Представление еще не кончилось, но Одетта знала, что это провал. Ничего не получалось. Пьер слишком усердствовал. Грета была чересчур рассеянна. Спектакль затянули. Пресыщенные зрители едва аплодировали. Они не скрывали разочарования. Карты, шарики, волшебные шляпы — да, все это им давно известно. Любой ярмарочный фигляр на рыночной площади делает такие трюки. И почему эта блондинка, Аннегрет, о которой столько трубили газеты, больше не раздваивается? Ведь они шли именно на это…
За кулисами Дутр успел переброситься парой слов с Одеттой.
— Ну как?
— Провал. Еще несколько таких дней, и нам останется только складывать чемоданы. Ты — будто экзамен сдаешь, а она… нет, ты только посмотри на нее! Спит на ходу.

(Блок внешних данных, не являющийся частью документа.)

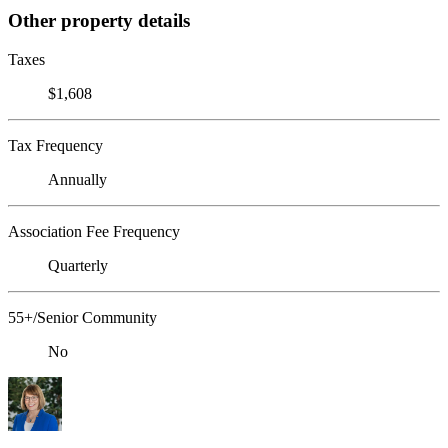
Other property details
Taxes
$1,608
Tax Frequency
Annually
Association Fee Frequency
Quarterly
55+/Senior Community
No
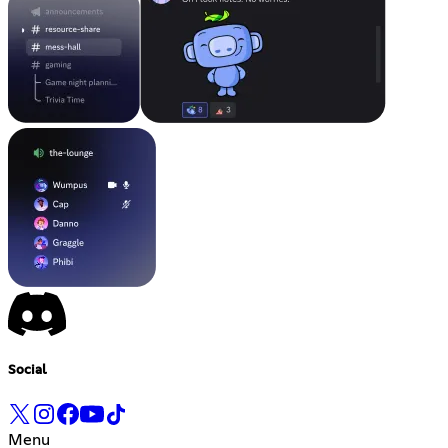
Social
Menu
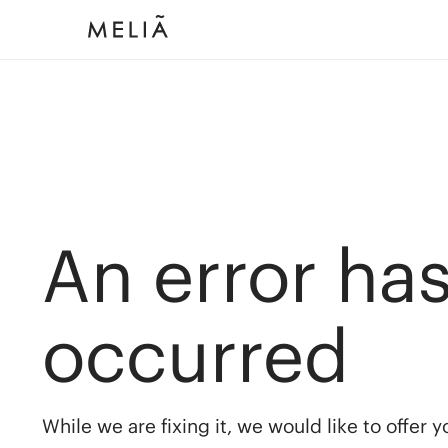
An error ha
occurred
While we are fixing it, we would like to offer 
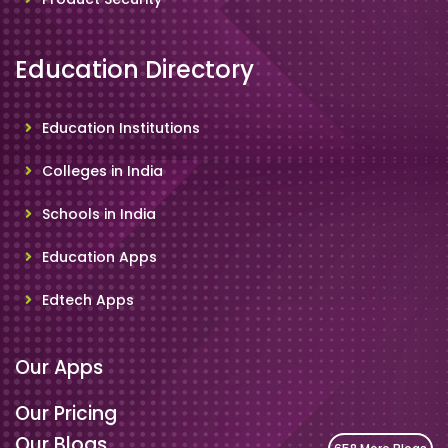
Education Directory
Education Institutions
Colleges in India
Schools in India
Education Apps
Edtech Apps
Our Apps
Our Pricing
Our Blogs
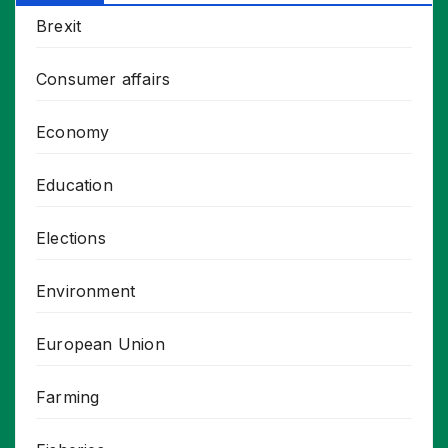
Brexit
Consumer affairs
Economy
Education
Elections
Environment
European Union
Farming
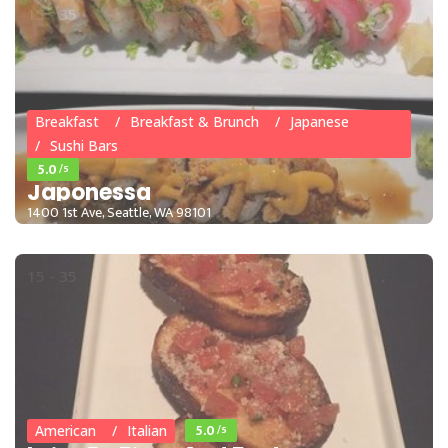
15 - 35
Breakfast
Breakfast & Brunch
Japanese
Sushi Bars
5.0
/5
Japonessa
1400 1st Ave, Seattle, WA 98101
15 - 35
5.0
/5
American
Italian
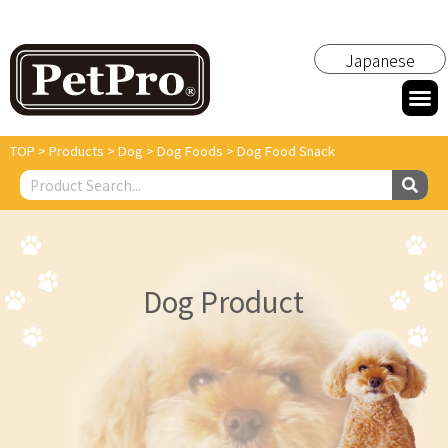
Japanese
TOP
>
Products
>
Dog
>
Dog Foods
>
Dog Food Snack
Dog Product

— Она не спит, — сказал Дутр сквозь зубы. — Она боится.
— Что?!
— Она боится!
— Чего?
— Сама у нее спроси.
Она боялась! Одетта убедилась в этом, когда дело дошло до индийского каната. Грета разглядывала его, проверяла натяжение и никак не могла решиться…
— Вперед! — шипела Одетта. — Быстро!
Побледнев под слоем грима, Грета колебалась. Потом, вместо того чтобы задержаться на середине, склонить голову и помахать рукой, она быстро вскарабкалась до самого верха. Когда она исчезла под черным покрывалом, сброшенным Владимиром с колосников, Одетта заметила, что зрители улыбались. Публика попроще смеялась бы в открытую, осыпая их шуточками. Все приходилось начинать сызнова. Но как? Одетта непрестанно думала об этом, пока они с Пьером отрабатывали передачу мыслей. К счастью, он был достаточно ловок и, когда не работал в паре с Гретой, вновь обретал вызывающую и скучающую беспечность, которая так нравилась здешней публике. «К чему я прикасаюсь?» — «К сумочке». — «А что вы видите в ней?» — «Я вижу серебряную пудреницу». Вопросы-ответы чередовались в бешеном темпе. Это было простенько, но производило сильное впечатление, а женщины с интересом разглядывали высокого парня с завязанными глазами и спутанными веревкой руками. Им казалось, что его ведут на казнь.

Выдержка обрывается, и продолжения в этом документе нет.